The achiever is still performing for approval that isn’t contingent anymore. The quiet one is still going silent in rooms that are safe. The suspicious one is still testing people who’ve already proven themselves trustworthy.
The pattern doesn’t know the problem is gone. It doesn’t update. It just keeps running.
How to Trace a Pattern
This isn’t therapy. You’re not trying to relive anything or work through old wounds. You’re just looking at the timeline. When did this pattern start? What was happening? What was it solving?
Take one pattern, any of the three you identified yesterday, and ask these questions:
When did this start? Not “I think it started when I was…” but look.
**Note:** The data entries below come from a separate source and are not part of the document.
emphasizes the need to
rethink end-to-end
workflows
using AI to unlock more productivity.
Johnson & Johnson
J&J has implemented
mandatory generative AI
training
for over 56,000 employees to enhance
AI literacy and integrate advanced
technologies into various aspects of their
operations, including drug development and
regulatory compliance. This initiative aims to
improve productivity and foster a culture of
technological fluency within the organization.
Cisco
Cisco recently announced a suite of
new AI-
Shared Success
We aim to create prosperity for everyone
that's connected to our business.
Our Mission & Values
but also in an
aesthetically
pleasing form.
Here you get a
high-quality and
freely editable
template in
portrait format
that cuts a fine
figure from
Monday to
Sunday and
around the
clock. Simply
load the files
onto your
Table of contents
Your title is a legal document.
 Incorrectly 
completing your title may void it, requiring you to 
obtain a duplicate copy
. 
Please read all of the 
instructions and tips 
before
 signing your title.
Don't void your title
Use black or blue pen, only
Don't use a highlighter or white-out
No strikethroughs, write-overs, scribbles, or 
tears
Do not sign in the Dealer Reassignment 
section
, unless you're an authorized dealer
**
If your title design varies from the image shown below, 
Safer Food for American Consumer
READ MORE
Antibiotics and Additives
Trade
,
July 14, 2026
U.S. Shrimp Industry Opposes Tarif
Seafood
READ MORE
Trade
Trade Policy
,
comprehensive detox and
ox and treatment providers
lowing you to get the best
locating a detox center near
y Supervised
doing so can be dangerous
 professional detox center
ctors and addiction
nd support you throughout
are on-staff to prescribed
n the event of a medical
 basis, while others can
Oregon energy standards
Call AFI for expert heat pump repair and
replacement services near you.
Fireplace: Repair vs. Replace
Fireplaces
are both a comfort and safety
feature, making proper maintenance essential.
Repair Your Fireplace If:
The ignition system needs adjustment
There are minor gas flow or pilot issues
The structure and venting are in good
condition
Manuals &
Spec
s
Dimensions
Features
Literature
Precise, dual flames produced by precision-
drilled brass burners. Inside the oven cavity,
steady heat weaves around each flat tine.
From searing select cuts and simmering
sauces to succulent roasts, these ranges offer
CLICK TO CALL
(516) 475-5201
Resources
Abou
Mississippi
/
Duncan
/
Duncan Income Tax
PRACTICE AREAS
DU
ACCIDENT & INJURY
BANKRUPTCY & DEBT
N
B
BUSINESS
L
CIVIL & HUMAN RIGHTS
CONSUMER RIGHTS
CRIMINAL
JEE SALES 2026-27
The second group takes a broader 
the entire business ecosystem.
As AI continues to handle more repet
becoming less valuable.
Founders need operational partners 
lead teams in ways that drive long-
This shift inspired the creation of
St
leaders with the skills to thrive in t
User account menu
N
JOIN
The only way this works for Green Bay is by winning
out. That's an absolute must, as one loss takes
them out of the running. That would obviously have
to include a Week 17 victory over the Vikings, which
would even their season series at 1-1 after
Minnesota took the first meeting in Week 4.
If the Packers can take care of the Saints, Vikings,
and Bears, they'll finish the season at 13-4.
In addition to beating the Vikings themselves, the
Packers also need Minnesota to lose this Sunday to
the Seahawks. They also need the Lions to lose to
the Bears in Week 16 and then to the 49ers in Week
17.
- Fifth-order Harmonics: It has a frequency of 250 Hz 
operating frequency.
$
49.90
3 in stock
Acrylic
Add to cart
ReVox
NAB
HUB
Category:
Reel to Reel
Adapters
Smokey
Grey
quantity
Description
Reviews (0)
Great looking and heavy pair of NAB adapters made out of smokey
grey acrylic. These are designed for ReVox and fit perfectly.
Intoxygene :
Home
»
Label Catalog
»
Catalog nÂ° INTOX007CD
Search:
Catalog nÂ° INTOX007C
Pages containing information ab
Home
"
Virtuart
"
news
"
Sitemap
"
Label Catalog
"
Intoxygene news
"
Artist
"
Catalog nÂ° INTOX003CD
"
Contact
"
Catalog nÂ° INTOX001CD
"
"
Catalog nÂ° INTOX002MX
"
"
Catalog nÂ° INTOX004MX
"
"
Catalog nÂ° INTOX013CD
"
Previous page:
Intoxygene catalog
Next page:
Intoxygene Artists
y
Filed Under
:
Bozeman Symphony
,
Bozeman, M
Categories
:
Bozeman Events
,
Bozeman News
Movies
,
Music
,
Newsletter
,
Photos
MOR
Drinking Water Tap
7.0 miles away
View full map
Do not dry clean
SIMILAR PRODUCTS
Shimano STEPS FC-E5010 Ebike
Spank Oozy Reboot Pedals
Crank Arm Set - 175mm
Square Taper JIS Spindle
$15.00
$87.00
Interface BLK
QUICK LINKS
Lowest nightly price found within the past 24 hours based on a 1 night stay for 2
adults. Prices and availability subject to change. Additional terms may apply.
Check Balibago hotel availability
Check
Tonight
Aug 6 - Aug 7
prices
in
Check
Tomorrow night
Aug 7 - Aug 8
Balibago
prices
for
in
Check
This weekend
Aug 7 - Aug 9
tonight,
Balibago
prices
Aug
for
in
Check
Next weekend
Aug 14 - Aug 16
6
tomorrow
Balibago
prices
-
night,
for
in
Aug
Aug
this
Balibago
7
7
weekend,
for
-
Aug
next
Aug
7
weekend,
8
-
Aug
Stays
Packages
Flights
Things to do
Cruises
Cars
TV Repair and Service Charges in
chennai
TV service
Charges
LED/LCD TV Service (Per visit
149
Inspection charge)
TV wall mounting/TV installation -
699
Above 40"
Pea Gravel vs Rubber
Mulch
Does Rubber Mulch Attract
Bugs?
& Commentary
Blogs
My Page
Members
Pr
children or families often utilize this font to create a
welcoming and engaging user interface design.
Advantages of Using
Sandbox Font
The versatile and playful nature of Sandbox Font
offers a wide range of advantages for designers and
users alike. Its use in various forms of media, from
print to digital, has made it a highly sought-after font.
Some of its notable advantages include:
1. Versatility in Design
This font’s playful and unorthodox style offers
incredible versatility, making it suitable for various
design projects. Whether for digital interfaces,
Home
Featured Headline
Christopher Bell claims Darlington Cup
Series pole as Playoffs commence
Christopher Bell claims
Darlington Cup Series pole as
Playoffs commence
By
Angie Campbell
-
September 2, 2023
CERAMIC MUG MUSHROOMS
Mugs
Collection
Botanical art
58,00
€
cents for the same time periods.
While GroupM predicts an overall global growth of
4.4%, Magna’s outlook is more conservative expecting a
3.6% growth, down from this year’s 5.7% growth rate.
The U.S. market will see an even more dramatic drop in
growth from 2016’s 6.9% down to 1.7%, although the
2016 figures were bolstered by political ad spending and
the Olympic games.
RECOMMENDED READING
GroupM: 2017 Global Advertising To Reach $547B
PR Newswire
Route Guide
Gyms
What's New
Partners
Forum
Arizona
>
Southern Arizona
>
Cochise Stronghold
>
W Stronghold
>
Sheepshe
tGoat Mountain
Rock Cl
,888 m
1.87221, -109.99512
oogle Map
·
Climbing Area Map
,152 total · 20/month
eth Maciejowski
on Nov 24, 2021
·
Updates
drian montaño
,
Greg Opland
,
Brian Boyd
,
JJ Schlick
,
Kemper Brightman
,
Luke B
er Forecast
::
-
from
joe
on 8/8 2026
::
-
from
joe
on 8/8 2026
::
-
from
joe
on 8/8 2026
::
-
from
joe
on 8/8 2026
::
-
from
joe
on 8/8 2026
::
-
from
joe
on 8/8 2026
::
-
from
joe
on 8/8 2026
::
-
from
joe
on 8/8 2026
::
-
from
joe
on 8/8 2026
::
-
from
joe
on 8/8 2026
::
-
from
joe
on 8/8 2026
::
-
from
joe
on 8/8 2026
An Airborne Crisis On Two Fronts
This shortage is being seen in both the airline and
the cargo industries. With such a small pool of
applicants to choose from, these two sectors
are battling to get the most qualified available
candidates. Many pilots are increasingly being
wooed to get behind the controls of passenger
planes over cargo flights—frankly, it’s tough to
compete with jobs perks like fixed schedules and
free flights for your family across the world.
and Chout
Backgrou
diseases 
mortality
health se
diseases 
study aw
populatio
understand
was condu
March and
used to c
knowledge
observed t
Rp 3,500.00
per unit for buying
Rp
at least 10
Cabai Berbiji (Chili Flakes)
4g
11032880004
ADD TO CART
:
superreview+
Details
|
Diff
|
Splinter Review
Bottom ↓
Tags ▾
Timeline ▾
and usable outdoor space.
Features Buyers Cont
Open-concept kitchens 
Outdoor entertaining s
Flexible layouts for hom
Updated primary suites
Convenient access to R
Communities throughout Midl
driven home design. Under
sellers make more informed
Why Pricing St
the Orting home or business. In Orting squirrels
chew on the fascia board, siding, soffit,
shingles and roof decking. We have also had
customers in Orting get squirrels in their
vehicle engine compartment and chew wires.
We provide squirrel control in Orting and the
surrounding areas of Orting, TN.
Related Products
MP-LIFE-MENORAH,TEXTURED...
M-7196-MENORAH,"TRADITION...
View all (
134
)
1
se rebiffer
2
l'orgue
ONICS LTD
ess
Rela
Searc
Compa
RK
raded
What’s the earliest version of this pattern you can remember? You might not find the original installation, that’s fine. Find the earliest one you can.
What was happening? What was the environment? Who was involved? What was threatening or rewarding?
What problem was it solving? Every pattern solves something. Protection? Approval? Safety? Control? Connection? What was this pattern getting you?
Does that problem still exist? This is the important one. Is the situation you were responding to still present in your life? Or are you running an old program in a new environment?
Today’s Practice
Pick one pattern from yesterday’s list. The one that feels most familiar, the one you’ve noticed running for the longest time.
Sit with it. Write out your answers to the four questions above. Don’t overthink it. Don’t try to be precise or therapeutic about it. Just trace the pattern back as far as you can and see what you find.
You might discover the origin immediately. You might not find it at all, just a general sense of “this has been running a long time.” Both are fine. The point isn’t perfect recall. The point is beginning to see patterns as things that were installed, not things that are inherently you.
A pattern with a known origin is already less powerful than a pattern you think is “just who I am.” The moment you see it as something that happened to you, something that started somewhere, it stops being your identity and starts being your history. And history is something you can look at from the outside.